If the total pressure at equilibrium is \(P\), then partial pressure of each gas is given by:
\[ p_i = \left(\frac{\text{moles of that gas}}{\text{total moles}}\right)P \] Therefore,
\[ P_A = \frac{a-x}{a+x}P \] \[ P_B = \frac{x}{a+x}P \] \[ P_C = \frac{x}{a+x}P \]
Step 3: Write the expression for \(K_P\).
For the reaction
\[ \text{A(g)} \rightleftharpoons \text{B(g)} + \text{C(g)} \] the equilibrium constant in terms of pressure is:
\[ K_P = \frac{P_B \cdot P_C}{P_A} \] Substituting the partial pressures:
\[ K_P = \frac{\left(\frac{x}{a+x}P\right)\left(\frac{x}{a+x}P\right)}{\left(\frac{a-x}{a+x}P\right)} \]
Step 4: Simplify the expression.
\[ K_P = \frac{x^2P^2}{(a+x)^2} \cdot \frac{a+x}{(a-x)P} \] Cancelling one \(P\) and one \((a+x)\):
\[ K_P = \frac{x^2P}{(a+x)(a-x)} \] Now use the identity:
\[ (a+x)(a-x)=a^2-x^2 \] Hence,
\[ K_P = \frac{x^2P}{a^2-x^2} \]
Step 5: Compare with the given options.
• (A) \(\dfrac{x^2P}{a^2-x^2}\): Correct.
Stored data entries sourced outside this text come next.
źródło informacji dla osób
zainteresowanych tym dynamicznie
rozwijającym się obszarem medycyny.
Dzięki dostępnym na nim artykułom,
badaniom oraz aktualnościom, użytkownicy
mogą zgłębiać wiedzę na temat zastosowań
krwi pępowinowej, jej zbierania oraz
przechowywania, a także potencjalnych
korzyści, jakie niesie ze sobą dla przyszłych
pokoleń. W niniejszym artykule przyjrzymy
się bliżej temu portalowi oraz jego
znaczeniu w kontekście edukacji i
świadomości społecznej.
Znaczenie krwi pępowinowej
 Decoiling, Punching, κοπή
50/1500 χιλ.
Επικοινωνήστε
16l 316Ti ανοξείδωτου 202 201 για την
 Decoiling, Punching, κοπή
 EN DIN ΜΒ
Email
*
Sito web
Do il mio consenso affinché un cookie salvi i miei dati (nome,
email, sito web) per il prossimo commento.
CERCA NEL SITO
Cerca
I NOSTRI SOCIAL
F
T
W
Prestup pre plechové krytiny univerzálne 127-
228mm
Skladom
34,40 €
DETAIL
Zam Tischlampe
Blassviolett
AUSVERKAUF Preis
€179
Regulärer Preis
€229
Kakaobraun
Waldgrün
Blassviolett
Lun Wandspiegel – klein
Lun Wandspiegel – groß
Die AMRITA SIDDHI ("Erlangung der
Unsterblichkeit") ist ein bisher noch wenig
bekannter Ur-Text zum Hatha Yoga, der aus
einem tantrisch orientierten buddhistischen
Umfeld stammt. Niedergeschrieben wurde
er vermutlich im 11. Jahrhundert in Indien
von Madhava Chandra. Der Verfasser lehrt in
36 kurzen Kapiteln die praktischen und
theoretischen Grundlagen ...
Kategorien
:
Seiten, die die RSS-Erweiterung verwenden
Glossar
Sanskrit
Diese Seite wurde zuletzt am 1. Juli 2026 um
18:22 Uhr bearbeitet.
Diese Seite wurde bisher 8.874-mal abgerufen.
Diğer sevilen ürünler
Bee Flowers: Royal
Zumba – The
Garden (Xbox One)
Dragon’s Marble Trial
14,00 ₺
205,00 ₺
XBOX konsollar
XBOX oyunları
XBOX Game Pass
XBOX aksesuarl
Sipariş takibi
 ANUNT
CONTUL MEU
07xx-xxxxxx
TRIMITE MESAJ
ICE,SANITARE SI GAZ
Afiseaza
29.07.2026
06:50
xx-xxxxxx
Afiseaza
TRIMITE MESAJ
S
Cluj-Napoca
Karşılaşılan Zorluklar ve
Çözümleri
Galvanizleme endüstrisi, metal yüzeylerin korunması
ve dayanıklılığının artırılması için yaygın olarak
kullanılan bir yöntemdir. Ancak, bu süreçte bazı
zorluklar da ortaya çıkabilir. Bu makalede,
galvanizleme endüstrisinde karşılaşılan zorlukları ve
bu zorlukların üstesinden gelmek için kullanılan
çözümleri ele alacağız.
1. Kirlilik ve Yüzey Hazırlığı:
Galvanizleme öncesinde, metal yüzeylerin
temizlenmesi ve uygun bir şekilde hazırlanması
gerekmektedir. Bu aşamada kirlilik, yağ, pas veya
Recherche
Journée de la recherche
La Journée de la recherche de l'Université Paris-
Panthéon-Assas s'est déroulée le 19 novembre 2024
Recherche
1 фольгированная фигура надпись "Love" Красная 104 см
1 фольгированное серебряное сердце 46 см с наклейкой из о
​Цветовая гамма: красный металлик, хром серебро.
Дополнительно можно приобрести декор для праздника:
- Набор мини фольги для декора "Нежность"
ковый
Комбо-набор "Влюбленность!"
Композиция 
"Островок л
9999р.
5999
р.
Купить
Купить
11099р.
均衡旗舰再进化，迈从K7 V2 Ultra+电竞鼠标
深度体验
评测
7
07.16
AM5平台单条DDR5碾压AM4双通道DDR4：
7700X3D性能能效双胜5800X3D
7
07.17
This matches the derived expression. • (B) \(\dfrac{x^2P}{a^2+x^2}\): Incorrect. The denominator should come from \((a+x)(a-x)\), which gives \(a^2-x^2\), not \(a^2+x^2\). • (C) \(\dfrac{2xP}{a^2-x^2}\): Incorrect. The numerator should contain \(x^2P\), not \(2xP\). • (D) \(\dfrac{xP}{a^2-x^2}\): Incorrect. One power of \(x\) is missing in the numerator.
Step 6: Conclusion.
Therefore, the correct value of \(K_P\) for the given reaction is:
\[ K_P=\frac{x^2P}{a^2-x^2} \] Final Answer: \(\dfrac{x^2P}{a^2-x^2}\)